■ ACTIVITY: Below is a listing. Return the lines from the one that contains "(R=1 means reset)" to the one that contains "<source format=gbp>", both ends included, verbatim and with no pictures.

■ DATA TO USE:
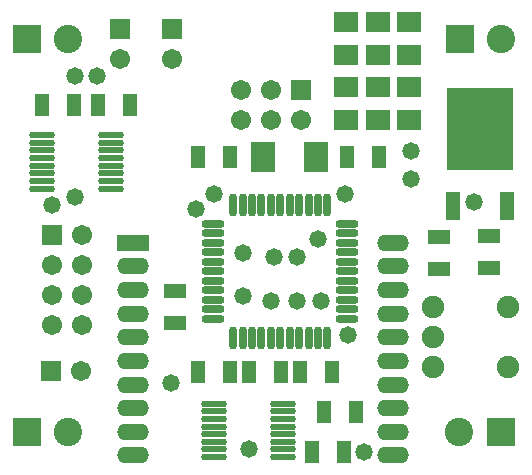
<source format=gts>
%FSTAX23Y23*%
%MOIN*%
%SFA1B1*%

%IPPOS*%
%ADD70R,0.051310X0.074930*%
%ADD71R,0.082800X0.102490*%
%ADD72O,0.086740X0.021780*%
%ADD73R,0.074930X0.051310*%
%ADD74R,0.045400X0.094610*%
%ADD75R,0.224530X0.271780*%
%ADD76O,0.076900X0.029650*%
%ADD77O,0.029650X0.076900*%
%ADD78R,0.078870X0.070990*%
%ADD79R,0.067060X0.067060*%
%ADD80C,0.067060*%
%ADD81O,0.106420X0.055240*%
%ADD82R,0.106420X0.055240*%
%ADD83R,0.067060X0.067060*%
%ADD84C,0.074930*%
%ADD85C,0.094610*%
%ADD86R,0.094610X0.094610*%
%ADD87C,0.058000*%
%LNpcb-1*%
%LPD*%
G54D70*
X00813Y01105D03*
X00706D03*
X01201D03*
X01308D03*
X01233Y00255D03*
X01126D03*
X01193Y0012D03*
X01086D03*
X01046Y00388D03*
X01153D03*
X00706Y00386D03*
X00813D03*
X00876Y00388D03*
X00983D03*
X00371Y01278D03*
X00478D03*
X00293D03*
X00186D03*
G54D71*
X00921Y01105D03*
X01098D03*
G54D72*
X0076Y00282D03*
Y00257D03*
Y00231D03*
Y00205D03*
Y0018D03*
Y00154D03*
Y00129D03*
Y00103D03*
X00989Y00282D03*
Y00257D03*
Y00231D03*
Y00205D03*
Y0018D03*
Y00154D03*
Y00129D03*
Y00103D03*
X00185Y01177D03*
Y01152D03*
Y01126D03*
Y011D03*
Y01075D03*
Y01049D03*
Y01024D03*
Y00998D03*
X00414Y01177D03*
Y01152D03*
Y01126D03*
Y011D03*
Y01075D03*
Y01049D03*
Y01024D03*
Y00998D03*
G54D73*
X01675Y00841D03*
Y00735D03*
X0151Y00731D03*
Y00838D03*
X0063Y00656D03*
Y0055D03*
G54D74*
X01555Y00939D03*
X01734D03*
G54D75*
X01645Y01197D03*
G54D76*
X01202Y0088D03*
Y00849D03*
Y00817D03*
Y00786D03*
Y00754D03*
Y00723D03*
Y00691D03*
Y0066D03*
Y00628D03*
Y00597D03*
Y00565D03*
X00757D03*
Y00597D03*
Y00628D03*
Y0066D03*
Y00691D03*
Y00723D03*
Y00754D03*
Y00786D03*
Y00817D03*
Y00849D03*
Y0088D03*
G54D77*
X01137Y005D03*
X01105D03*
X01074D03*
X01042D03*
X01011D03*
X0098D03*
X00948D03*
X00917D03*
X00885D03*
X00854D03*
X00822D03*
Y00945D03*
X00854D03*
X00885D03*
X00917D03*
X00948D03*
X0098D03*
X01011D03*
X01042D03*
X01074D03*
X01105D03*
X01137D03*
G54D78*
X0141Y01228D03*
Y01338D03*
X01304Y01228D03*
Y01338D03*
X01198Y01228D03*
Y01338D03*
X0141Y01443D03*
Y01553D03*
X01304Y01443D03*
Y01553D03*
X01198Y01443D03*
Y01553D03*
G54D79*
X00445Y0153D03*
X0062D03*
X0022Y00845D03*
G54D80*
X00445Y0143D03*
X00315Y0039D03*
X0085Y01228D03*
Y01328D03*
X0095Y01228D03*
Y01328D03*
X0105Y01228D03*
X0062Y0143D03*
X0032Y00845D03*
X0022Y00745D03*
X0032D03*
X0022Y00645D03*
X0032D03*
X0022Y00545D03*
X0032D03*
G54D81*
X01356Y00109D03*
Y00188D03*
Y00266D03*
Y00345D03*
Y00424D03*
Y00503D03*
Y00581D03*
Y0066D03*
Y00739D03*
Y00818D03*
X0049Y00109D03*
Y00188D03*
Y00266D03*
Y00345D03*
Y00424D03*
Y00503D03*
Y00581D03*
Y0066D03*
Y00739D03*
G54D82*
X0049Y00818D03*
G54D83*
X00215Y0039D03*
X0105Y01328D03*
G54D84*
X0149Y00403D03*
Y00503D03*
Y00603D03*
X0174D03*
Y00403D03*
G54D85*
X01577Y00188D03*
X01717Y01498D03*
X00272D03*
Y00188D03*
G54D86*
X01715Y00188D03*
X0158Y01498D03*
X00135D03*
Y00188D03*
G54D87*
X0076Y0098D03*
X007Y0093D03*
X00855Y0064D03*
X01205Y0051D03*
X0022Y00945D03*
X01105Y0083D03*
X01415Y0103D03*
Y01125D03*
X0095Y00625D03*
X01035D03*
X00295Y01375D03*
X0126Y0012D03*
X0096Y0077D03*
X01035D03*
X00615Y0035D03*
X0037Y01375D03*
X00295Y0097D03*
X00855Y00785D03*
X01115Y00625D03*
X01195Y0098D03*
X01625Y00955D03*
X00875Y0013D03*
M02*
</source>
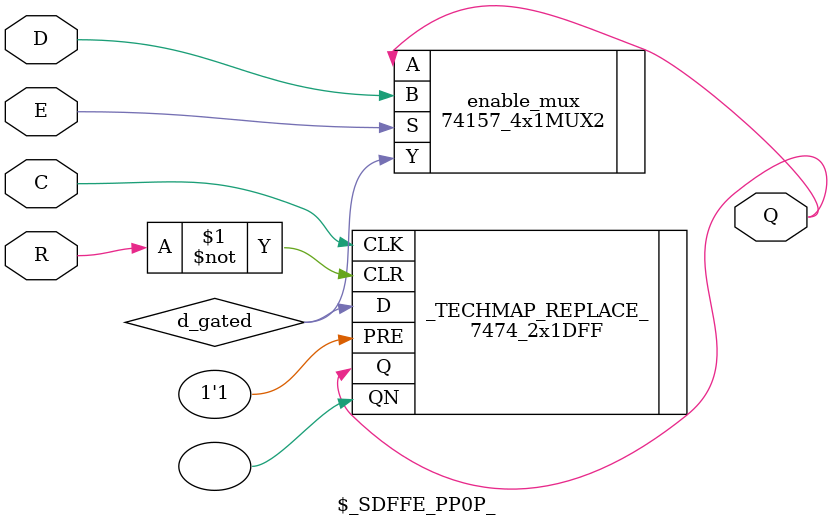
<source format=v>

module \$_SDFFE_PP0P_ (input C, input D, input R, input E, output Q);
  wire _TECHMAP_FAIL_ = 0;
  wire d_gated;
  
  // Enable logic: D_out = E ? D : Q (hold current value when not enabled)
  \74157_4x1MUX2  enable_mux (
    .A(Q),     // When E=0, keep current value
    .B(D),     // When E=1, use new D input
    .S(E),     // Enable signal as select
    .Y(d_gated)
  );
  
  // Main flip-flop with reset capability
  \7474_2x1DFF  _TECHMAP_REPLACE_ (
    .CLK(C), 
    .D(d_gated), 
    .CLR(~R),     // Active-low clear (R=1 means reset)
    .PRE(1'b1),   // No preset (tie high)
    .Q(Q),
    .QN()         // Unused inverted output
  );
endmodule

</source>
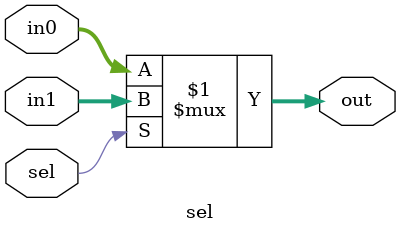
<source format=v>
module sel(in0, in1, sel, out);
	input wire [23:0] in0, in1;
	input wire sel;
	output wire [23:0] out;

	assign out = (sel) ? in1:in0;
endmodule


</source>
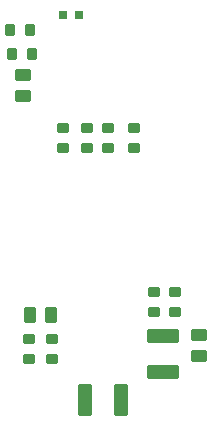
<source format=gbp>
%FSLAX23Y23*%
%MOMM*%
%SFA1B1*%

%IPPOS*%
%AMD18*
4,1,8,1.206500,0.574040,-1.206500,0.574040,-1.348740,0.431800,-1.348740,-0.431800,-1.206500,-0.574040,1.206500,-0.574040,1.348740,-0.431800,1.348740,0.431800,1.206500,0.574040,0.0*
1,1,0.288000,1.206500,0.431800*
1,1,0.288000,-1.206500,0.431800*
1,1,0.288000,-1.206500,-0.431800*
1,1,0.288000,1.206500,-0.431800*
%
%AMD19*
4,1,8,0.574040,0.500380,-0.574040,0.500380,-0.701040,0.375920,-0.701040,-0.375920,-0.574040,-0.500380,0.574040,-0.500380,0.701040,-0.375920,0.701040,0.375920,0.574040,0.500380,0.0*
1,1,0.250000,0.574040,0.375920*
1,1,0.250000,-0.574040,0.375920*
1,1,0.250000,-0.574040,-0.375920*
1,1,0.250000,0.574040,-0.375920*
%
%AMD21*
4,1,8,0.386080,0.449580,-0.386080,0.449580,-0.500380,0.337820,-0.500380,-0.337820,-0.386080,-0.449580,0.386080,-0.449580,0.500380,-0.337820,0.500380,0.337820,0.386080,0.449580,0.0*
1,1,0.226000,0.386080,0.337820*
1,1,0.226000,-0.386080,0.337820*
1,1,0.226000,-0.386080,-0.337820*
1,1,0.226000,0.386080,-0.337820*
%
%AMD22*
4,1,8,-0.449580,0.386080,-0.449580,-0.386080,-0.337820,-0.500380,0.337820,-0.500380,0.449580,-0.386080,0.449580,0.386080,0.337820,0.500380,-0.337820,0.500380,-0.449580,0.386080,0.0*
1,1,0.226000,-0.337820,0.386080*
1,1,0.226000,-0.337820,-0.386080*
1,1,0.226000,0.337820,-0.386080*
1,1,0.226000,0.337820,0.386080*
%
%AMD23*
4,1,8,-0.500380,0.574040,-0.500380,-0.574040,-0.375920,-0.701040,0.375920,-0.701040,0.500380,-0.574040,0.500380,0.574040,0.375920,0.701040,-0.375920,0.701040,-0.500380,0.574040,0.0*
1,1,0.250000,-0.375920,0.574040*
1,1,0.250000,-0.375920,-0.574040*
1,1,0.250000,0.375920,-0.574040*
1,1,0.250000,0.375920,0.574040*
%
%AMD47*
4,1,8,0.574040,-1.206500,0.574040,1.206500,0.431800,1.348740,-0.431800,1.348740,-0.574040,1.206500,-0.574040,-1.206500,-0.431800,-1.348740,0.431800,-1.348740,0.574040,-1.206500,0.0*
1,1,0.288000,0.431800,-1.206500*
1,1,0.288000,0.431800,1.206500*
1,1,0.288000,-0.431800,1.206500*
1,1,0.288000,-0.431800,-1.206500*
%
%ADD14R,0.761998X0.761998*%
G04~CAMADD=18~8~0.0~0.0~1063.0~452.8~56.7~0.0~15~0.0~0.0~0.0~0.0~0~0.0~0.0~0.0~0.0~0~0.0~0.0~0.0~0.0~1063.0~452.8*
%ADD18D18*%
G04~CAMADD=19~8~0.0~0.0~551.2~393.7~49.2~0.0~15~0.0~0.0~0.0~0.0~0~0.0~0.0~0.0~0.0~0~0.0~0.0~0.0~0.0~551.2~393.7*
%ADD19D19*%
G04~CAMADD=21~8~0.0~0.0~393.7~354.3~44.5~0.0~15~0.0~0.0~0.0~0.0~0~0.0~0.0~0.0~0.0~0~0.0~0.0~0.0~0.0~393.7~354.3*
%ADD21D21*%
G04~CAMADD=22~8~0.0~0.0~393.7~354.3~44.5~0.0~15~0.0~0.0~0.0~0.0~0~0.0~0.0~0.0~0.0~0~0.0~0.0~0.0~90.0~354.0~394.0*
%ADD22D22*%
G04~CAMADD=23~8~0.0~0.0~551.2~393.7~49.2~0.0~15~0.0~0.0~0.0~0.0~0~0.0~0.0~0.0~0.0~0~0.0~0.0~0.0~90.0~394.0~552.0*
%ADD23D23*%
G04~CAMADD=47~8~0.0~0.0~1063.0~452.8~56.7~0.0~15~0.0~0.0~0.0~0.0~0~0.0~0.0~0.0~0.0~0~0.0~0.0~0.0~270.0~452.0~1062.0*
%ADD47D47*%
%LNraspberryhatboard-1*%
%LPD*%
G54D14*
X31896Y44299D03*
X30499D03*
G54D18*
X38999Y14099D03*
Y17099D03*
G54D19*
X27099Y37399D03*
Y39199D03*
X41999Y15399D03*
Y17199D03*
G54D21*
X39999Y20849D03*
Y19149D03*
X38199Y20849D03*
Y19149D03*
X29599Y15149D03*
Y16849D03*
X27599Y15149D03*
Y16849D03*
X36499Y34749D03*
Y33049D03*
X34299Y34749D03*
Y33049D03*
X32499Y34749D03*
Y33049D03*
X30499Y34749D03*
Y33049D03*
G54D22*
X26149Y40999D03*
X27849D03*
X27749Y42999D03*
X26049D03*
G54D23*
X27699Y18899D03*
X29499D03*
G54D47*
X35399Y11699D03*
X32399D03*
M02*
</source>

■ EXPECTED OUTPUT:
    .CLR(~R),     // Active-low clear (R=1 means reset)
    .PRE(1'b1),   // No preset (tie high)
    .Q(Q),
    .QN()         // Unused inverted output
  );
endmodule

</source>
<source format=v>
module sel(in0, in1, sel, out);
	input wire [23:0] in0, in1;
	input wire sel;
	output wire [23:0] out;

	assign out = (sel) ? in1:in0;
endmodule


</source>
<source format=gbp>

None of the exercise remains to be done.